Following 41 straight months of job losses in the manufacturing sector, the Bush Administration released its long-awaited strategy to help revive manufacturing. Manufacturing in America: A Comprehensive Strategy to Address the Challenges to U.S. Manufacturers makes 31 recommendations designed to address challenges identified through 23 roundtable discussions that were held across the country.

Included in the recommendations is support for "a newly coordinated Manufacturing Extension Partnership (MEP)." While much of the press attention across the country has indicated that this is a major reversal on the Administration's part, the picture is not as simple as that. The Administration's fiscal year 2004 budget request of $12.6 million for MEP would have cut funding to all but two of the MEP centers. The budget approved by Congress on Thursday contains $39.6 million for MEP, down from the FY 2003 level of $106 million.

Yet, in terms of funding, it is not clear from the report what "support" means. Commerce Secretary Evans has indicated in some press reports that MEP would receive "flat funding," which has led to speculation on the level of "flat funding" — $39.6 million approved for FY 2004 or the FY 2003 level of $106 million.

:: Raw records ::
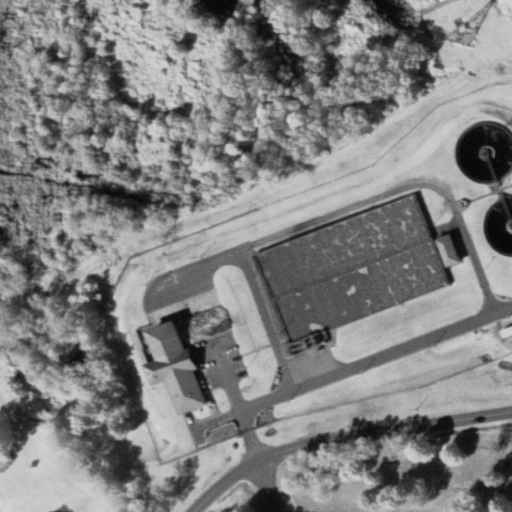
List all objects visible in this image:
wastewater plant: (487, 153)
wastewater plant: (501, 226)
building: (451, 253)
wastewater plant: (355, 268)
wastewater plant: (330, 290)
wastewater plant: (181, 366)
road: (353, 369)
building: (179, 370)
road: (343, 438)
building: (5, 462)
road: (269, 487)
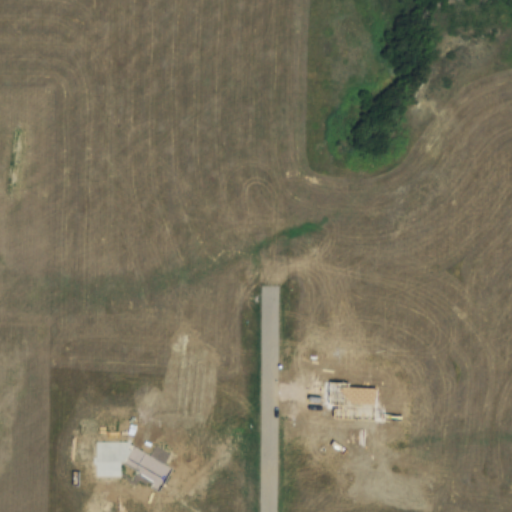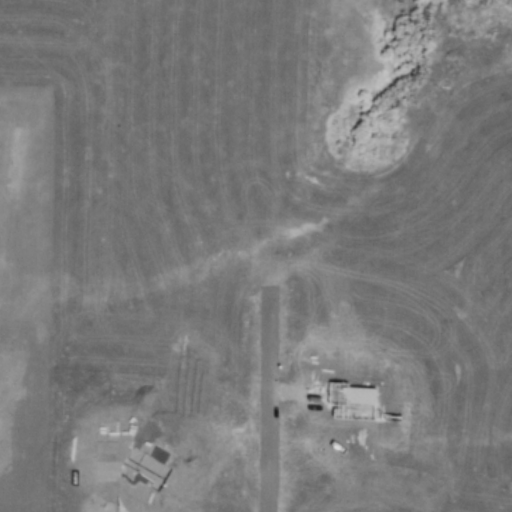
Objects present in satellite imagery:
road: (264, 403)
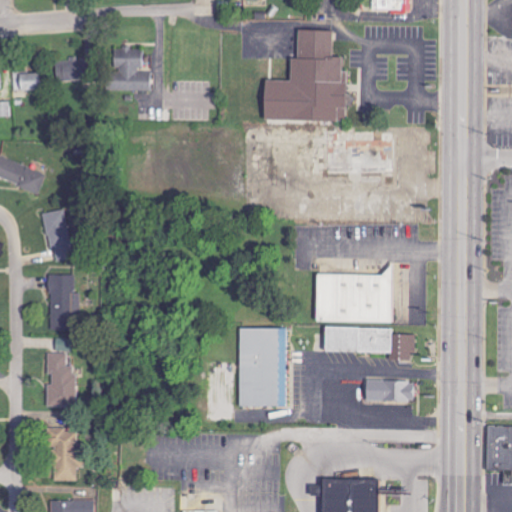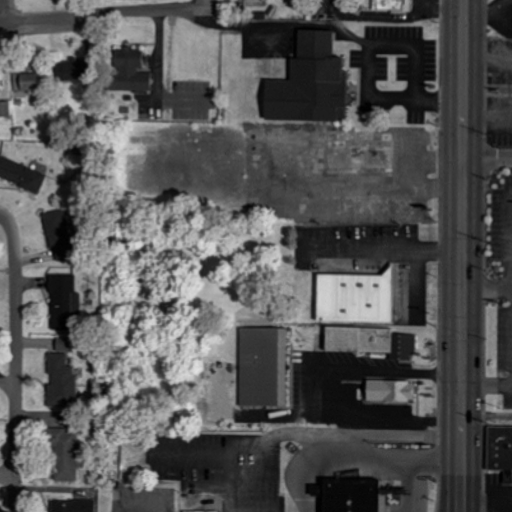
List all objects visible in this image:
building: (394, 6)
road: (2, 12)
road: (105, 12)
road: (372, 67)
building: (72, 70)
building: (129, 72)
building: (27, 82)
building: (309, 85)
building: (5, 109)
road: (487, 158)
building: (21, 175)
building: (59, 236)
road: (461, 256)
road: (486, 291)
building: (355, 298)
building: (66, 305)
building: (358, 326)
building: (369, 343)
building: (62, 345)
road: (16, 361)
building: (263, 367)
building: (61, 382)
road: (485, 385)
building: (390, 390)
road: (326, 395)
road: (509, 430)
building: (499, 446)
road: (352, 454)
building: (65, 455)
road: (7, 474)
road: (404, 484)
road: (487, 491)
building: (348, 495)
building: (74, 506)
road: (132, 506)
building: (200, 511)
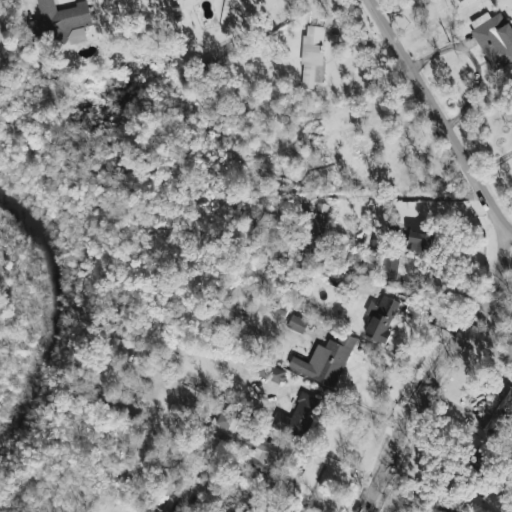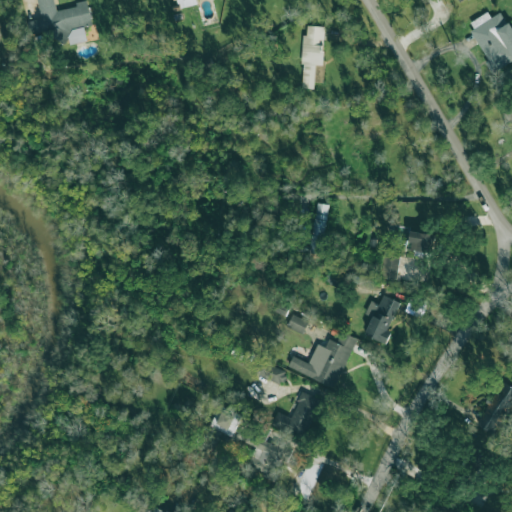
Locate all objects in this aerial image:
building: (458, 0)
building: (185, 3)
building: (62, 21)
road: (428, 27)
building: (494, 38)
building: (312, 55)
building: (511, 115)
road: (437, 117)
road: (388, 195)
building: (318, 228)
road: (509, 233)
road: (511, 233)
building: (422, 241)
road: (500, 264)
building: (389, 266)
road: (502, 291)
building: (380, 318)
building: (297, 323)
building: (326, 360)
building: (270, 372)
road: (379, 386)
road: (338, 399)
road: (419, 399)
building: (496, 409)
building: (299, 415)
building: (225, 421)
building: (267, 455)
road: (336, 462)
road: (284, 508)
building: (234, 510)
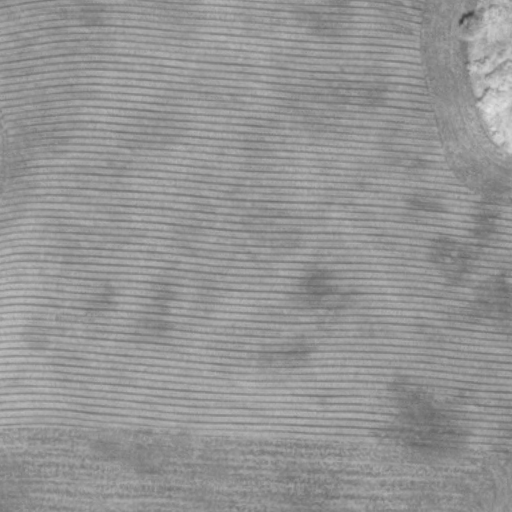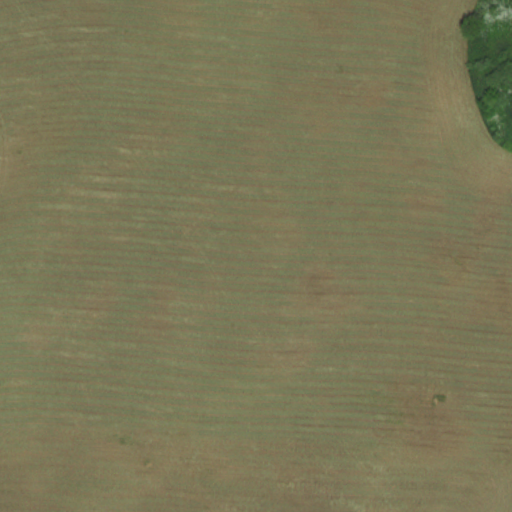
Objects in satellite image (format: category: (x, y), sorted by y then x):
crop: (251, 259)
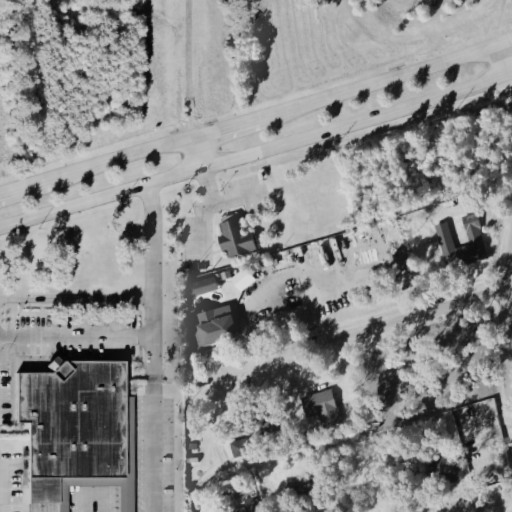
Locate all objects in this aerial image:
road: (504, 39)
road: (189, 68)
road: (376, 80)
road: (224, 127)
road: (256, 150)
road: (197, 152)
road: (120, 158)
road: (24, 187)
road: (511, 224)
building: (238, 235)
building: (463, 244)
building: (242, 279)
building: (204, 286)
road: (76, 299)
building: (218, 332)
road: (352, 333)
road: (76, 337)
road: (153, 347)
building: (323, 407)
building: (264, 423)
building: (80, 429)
building: (267, 429)
building: (238, 448)
building: (241, 448)
road: (482, 504)
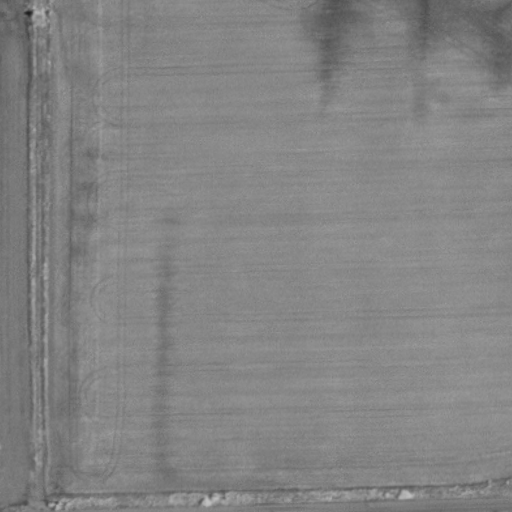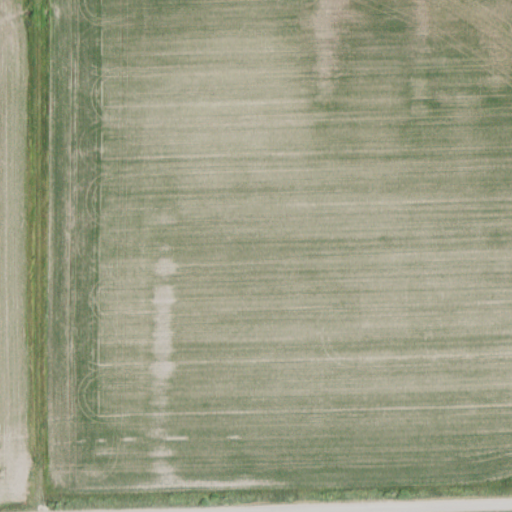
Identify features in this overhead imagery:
road: (377, 508)
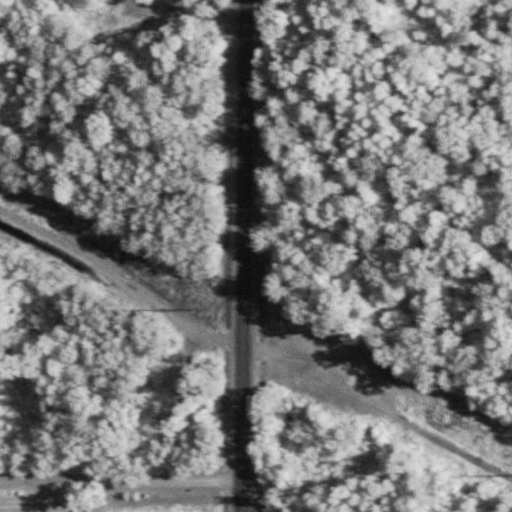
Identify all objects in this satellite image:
road: (244, 255)
power tower: (198, 304)
road: (121, 483)
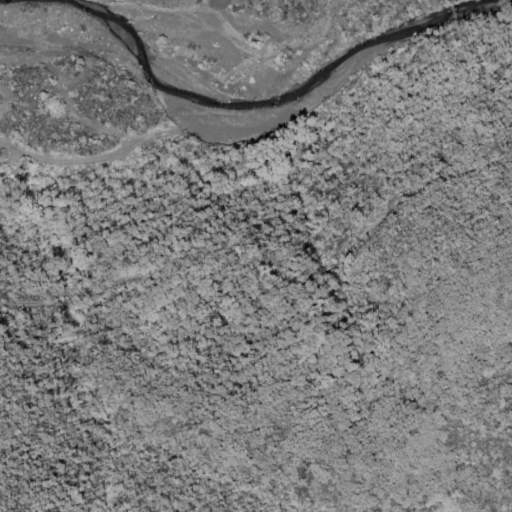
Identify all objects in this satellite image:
road: (126, 12)
road: (89, 53)
road: (270, 71)
river: (246, 79)
road: (63, 97)
road: (150, 138)
road: (9, 157)
road: (295, 266)
road: (45, 300)
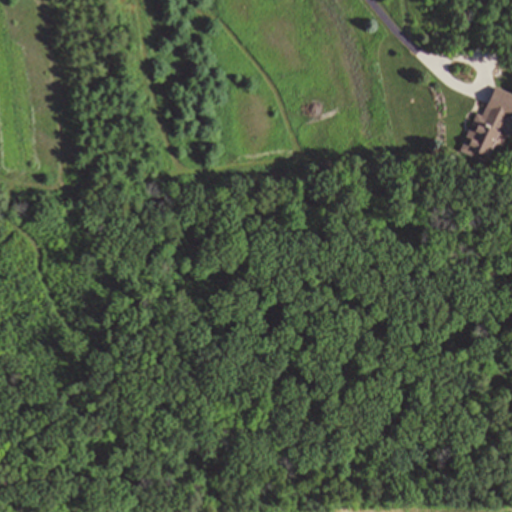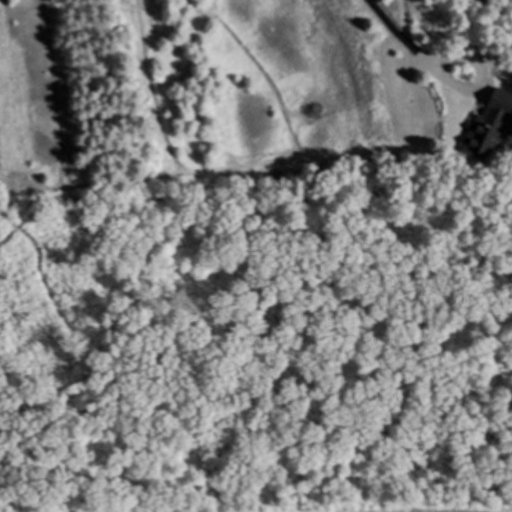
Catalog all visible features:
building: (490, 128)
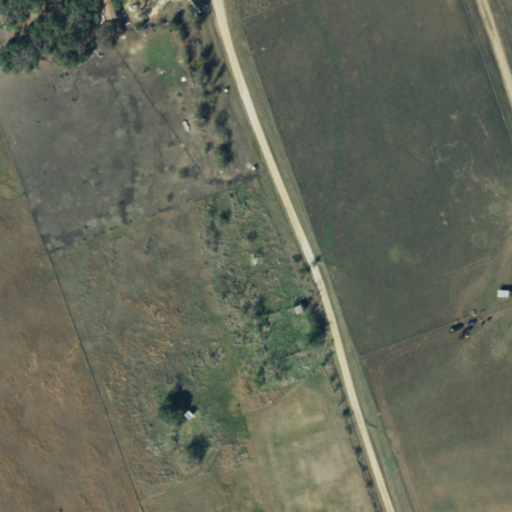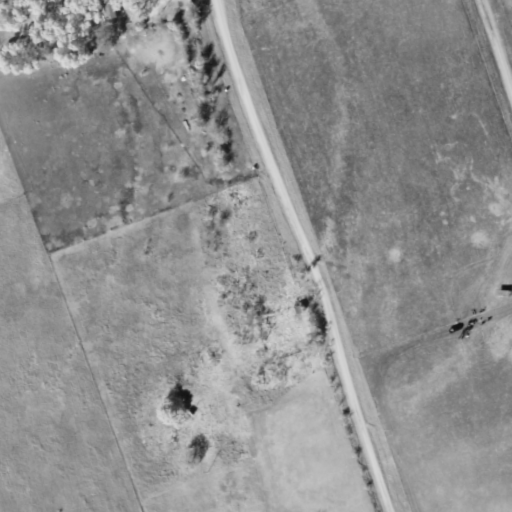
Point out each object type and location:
road: (211, 4)
road: (496, 46)
road: (290, 226)
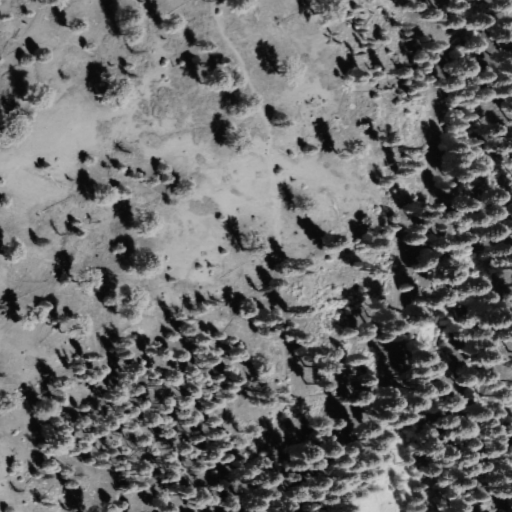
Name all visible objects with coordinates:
road: (406, 249)
road: (275, 250)
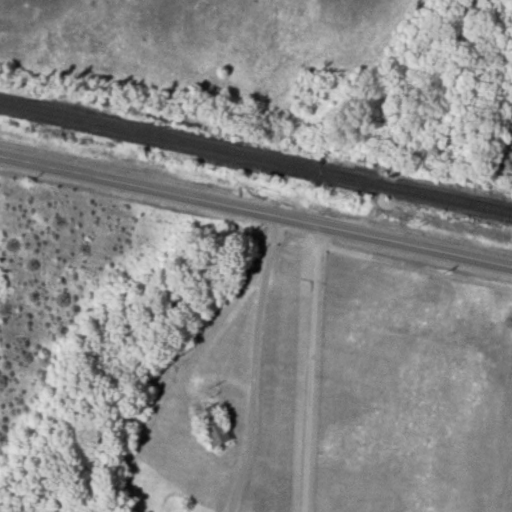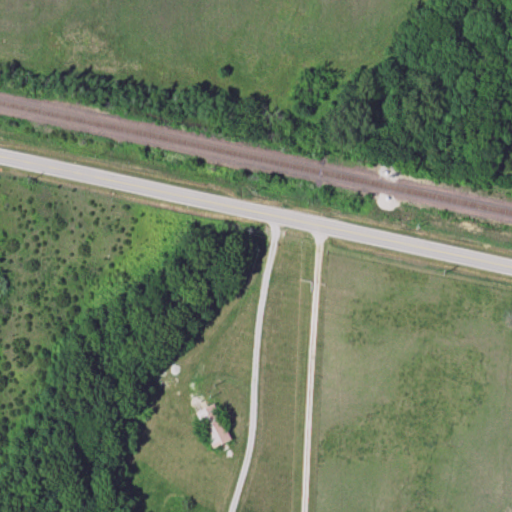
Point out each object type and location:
railway: (255, 158)
road: (256, 215)
road: (254, 366)
road: (309, 370)
building: (212, 427)
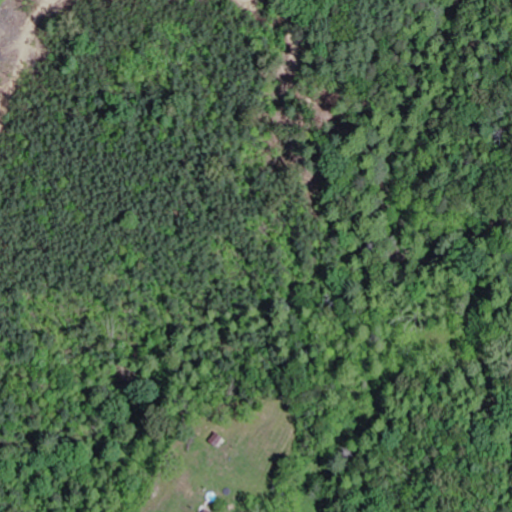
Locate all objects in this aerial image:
building: (211, 511)
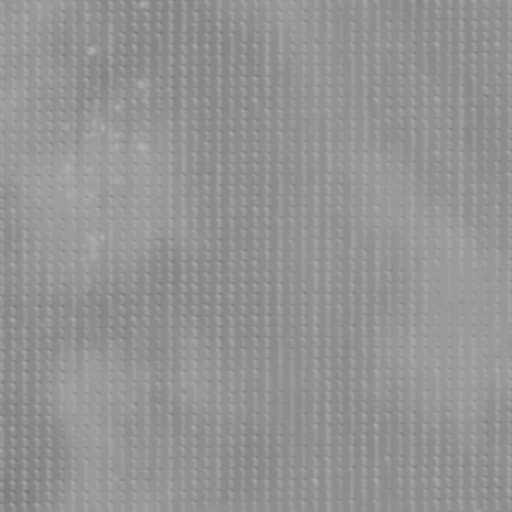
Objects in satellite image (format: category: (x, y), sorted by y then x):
crop: (256, 256)
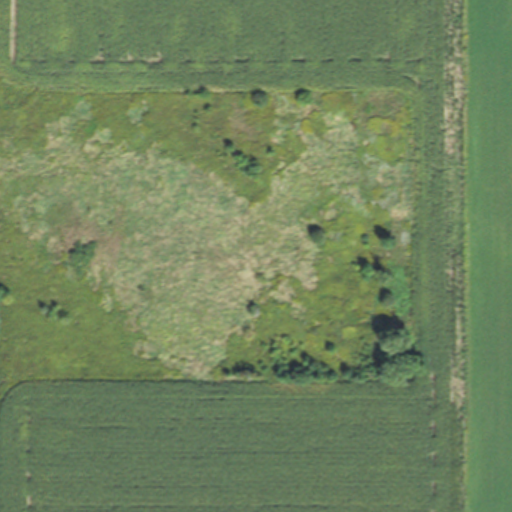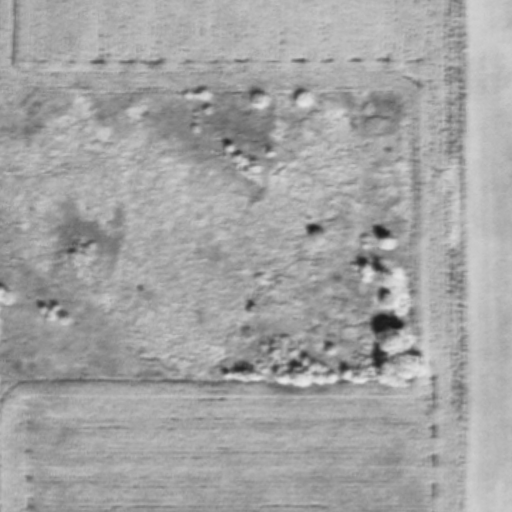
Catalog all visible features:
crop: (256, 255)
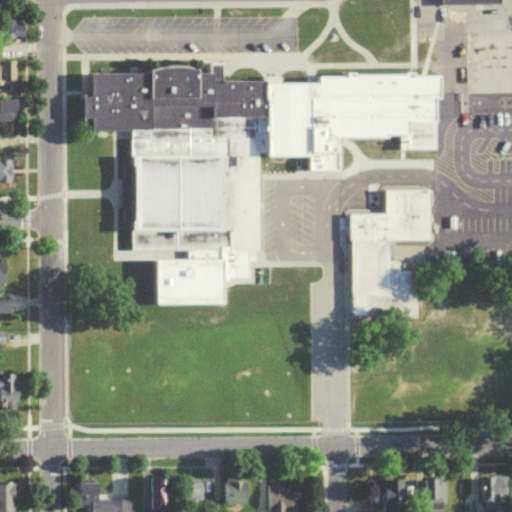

:: Problem statement ::
Summarize the passage on the manufacturing strategy in two sentences. Work only from the passage on the manufacturing strategy, not the listing.

:: Problem solution ::
After 41 straight months of manufacturing job losses, the Bush Administration released a strategy with 31 recommendations, including support for a newly coordinated Manufacturing Extension Partnership (MEP). The Administration's fiscal year 2004 request for MEP was only $12.6 million, Congress approved $39.6 million (down from $106 million in FY 2003), and it is unclear whether the "flat funding" mentioned by Commerce Secretary Evans means the FY 2004 or FY 2003 level.